### PROBLEM REQUIREMENTS
Without changing a single character, copy every record below.

[Stored data entries]
═══

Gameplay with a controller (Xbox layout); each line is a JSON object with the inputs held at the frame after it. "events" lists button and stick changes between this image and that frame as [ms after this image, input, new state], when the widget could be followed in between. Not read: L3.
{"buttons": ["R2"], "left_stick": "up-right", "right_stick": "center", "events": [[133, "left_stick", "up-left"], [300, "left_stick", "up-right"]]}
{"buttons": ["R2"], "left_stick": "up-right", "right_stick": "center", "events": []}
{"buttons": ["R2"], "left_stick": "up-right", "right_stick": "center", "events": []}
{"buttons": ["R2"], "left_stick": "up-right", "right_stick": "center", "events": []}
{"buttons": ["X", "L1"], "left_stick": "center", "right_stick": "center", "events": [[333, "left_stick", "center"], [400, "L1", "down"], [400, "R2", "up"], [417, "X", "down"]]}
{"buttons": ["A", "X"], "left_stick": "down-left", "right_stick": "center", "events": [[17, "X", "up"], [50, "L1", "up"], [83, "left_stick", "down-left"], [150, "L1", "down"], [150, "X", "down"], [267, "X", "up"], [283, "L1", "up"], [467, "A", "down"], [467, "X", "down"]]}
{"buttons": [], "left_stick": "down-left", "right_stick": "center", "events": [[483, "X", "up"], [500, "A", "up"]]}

═══

### RESPONSE AREA
Gameplay with a controller (Xbox layout); each line is a JSON object with the inputs held at the frame after it. "events" lists button and stick changes between this image and that frame as [ms after this image, input, new state], when the widget could be followed in between. Not read: L3.
{"buttons": ["R2"], "left_stick": "up-right", "right_stick": "center", "events": [[133, "left_stick", "up-left"], [300, "left_stick", "up-right"]]}
{"buttons": ["R2"], "left_stick": "up-right", "right_stick": "center", "events": []}
{"buttons": ["R2"], "left_stick": "up-right", "right_stick": "center", "events": []}
{"buttons": ["R2"], "left_stick": "up-right", "right_stick": "center", "events": []}
{"buttons": ["X", "L1"], "left_stick": "center", "right_stick": "center", "events": [[333, "left_stick", "center"], [400, "L1", "down"], [400, "R2", "up"], [417, "X", "down"]]}
{"buttons": ["A", "X"], "left_stick": "down-left", "right_stick": "center", "events": [[17, "X", "up"], [50, "L1", "up"], [83, "left_stick", "down-left"], [150, "L1", "down"], [150, "X", "down"], [267, "X", "up"], [283, "L1", "up"], [467, "A", "down"], [467, "X", "down"]]}
{"buttons": [], "left_stick": "down-left", "right_stick": "center", "events": [[483, "X", "up"], [500, "A", "up"]]}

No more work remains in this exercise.